• _PAGE EXCERPT_:
:::::

Co-ordination Problems

Developmental Coordination Disorders (DCD) and Dyspraxia

Developmental Coordination Disorder describes children who are awkward or uncoordinated and have difficulty learning everyday tasks.  They may have difficulty with gross motor tasks such as running, hopping, jumping, skipping or sport in general.  Fine motor tasks like tying shoes, holding a pencil or cutting might also be challenging.

Research has identified approximately half of the children who experience specific speech and language difficultiesmay also have Developmental Coordination Disorder.  There are strong clinical reasoning theories proposing that the underlying mechanisms of both disorders may be shared.  Communication problems associated with Developmental Coordination Disorder include; inability to control speech organs, difficulty with voice articulation or breathing, stuttering or slow language development.

As a consequence of the problems outline above, children with Developmental Coordination Disorders encounter a range of difficulties:

  • Emotional problems such as frustration, lack of motivation or poor self-esteem
  • Avoidance of particular activities that involve playing with other children leading to becoming socially isolated
  • Deterioration in physical skills or fitness due to lack of participation
  • Disruptive behaviour during PE at school
  • Resistance to change in their routine due to the difficulties they have planning and learning new ways of doing things

It is estimated that 5-6% of school age children exhibit some degree of development coordination difficulties.  These difficulties are more prevalent in boys than girls.

Dyspraxia is a term used to describe children who have difficulty planning and organising their movements.  Their planning difficulties may impede their ability to organise their work on a page and plan their time.

Having Developmental Coordination Disorder or Dyspraxia does not change how intelligent a child is, but it does affect their learning ability.  Therefore children may have difficulty keeping up with their schoolwork despite being academically capable.

Therapy for Developmental Coordination Disorders (DCD) and Dyspraxia at Child First Paediatric Therapy

Most children with coordination difficulties or dyspraxia respond favourably to therapy.

:::::

• _STORED DATA_:
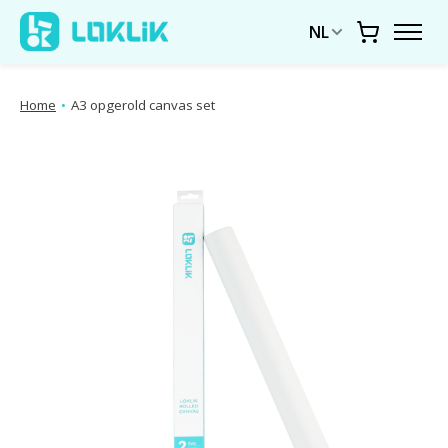
NL
Winkelwa
Home
•
A3 opgerold canvas set
Diavoorstelling productafbeeldingen Items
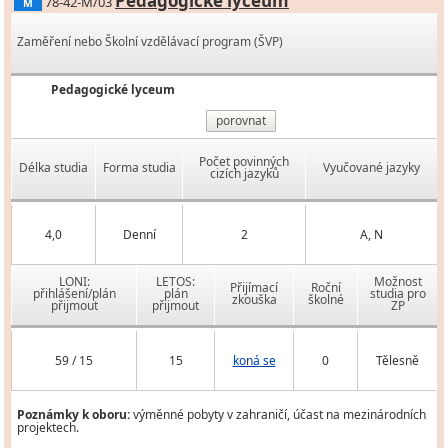
Pedagogické lyceum
78-42-M/03
M
Zaměření nebo Školní vzdělávací program (ŠVP)
Pedagogické lyceum
porovnat
Počet povinných
Délka studia
Forma studia
Vyučované jazyky
cizích jazyků
4,0
Denní
2
A, N
LONI:
LETOS:
Možnost
Přijímací
Roční
přihlášení/plán
plán
studia pro
zkouška
školné
přijmout
přijmout
ZP
59 / 15
15
koná se
0
Tělesně
Poznámky k oboru:
výměnné pobyty v zahraničí, účast na mezinárodních
projektech.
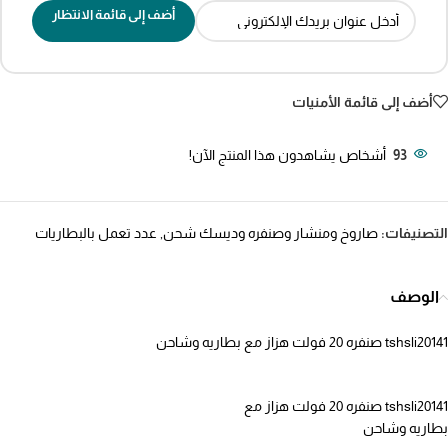
أضف إلى قائمة الانتظار
أضف إلى قائمة الأمنيات
93
أشخاص يشاهدون هذا المنتج الآن!
التصنيفات:
صاروخ ومنشار وصنفره وديسك شحن
,
عدد تعمل بالبطاريات
الوصف
tshsli20141 صنفره 20 فولت هزاز مع بطاريه وشاحن
tshsli20141 صنفره 20 فولت هزاز مع
بطاريه وشاحن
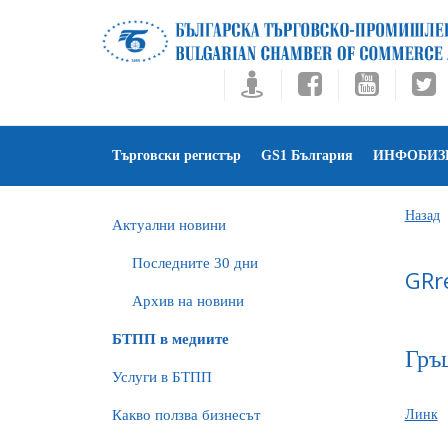
Търговски регистър
GS1 България
ИНФОБИЗ
Назад
Актуални новини
Последните 30 дни
GRr
Архив на новини
БTПП в медиите
Гръ
Услуги в БТПП
Какво ползва бизнесът
Линк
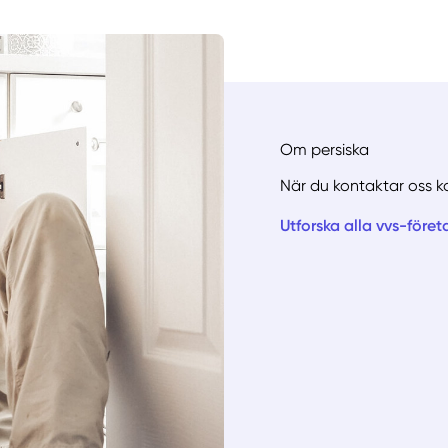
Om persiska
När du kontaktar oss k
Utforska alla vvs-föret
Manue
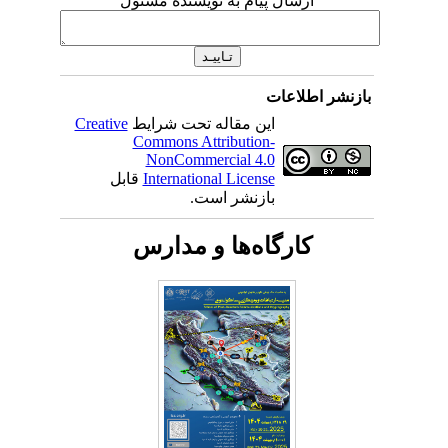
ارسال پیام به نویسنده مسئول
بازنشر اطلاعات
این مقاله تحت شرایط
Creative
Commons Attribution-
NonCommercial 4.0
International License
قابل
بازنشر است.
کارگاه‌ها و مدارس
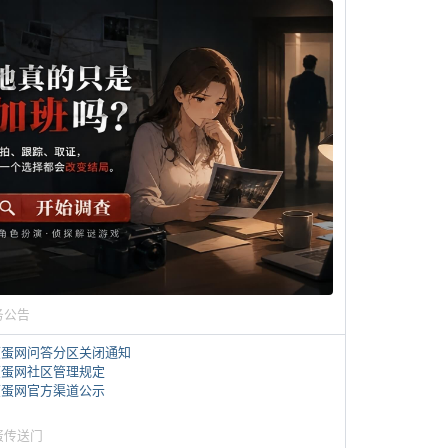
务公告
煎蛋网问答分区关闭通知
煎蛋网社区管理规定
煎蛋网官方渠道公示
蛋传送门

:::::

• _ACTION ITEM A_: From the page on Developmental Coordination Disorder, copy the part that opens with the words containing "Dyspraxia is a" and closes with "favourably to therapy.".
• _ACTION ITEM B_: According to the page on Developmental Coordination Disorder, what percentage of school-age children show some degree of developmental coordination difficulties?
• _ACTION ITEM C_: Write the next part of the page on Developmental Coordination Disorder, picking up after its last sentence.

• _EXPECTED ANSWER A_:
Dyspraxia is a term used to describe children who have difficulty planning and organising their movements.  Their planning difficulties may impede their ability to organise their work on a page and plan their time.

Having Developmental Coordination Disorder or Dyspraxia does not change how intelligent a child is, but it does affect their learning ability.  Therefore children may have difficulty keeping up with their schoolwork despite being academically capable.

Therapy for Developmental Coordination Disorders (DCD) and Dyspraxia at Child First Paediatric Therapy

Most children with coordination difficulties or dyspraxia respond favourably to therapy.

• _EXPECTED ANSWER B_: An estimated 5-6%.

• _EXPECTED ANSWER C_:
At Child First Paediatric Therapy, our team of Occupational Therapists, Physiotherapists and Speech Pathologistsare experienced in treating children with Developmental Coordination Disorders and Dyspraxia.  Some children with coordination difficulties will use only one of the therapies but other children will be looked after by a combination to best meet their goals.

The assessment process includes a comprehensive examination of your child’s difficulties using a range of standardised and non-standardised assessments.  Taking time to learn about the concerns and difficulties your child encounters in everyday life also forms an important component of our assessment.

Following the initial assessment, your therapists will work closely with you and your child to tailor an individual treatment program based on the specific needs of your family.

A combination of treatment approaches will be used to meet the needs of your child and family including:

  • Sensory Integration Therapy
  • Perceptual Motor Therapy
  • Cognitive Orientation to Occupational Performance (CO-OP)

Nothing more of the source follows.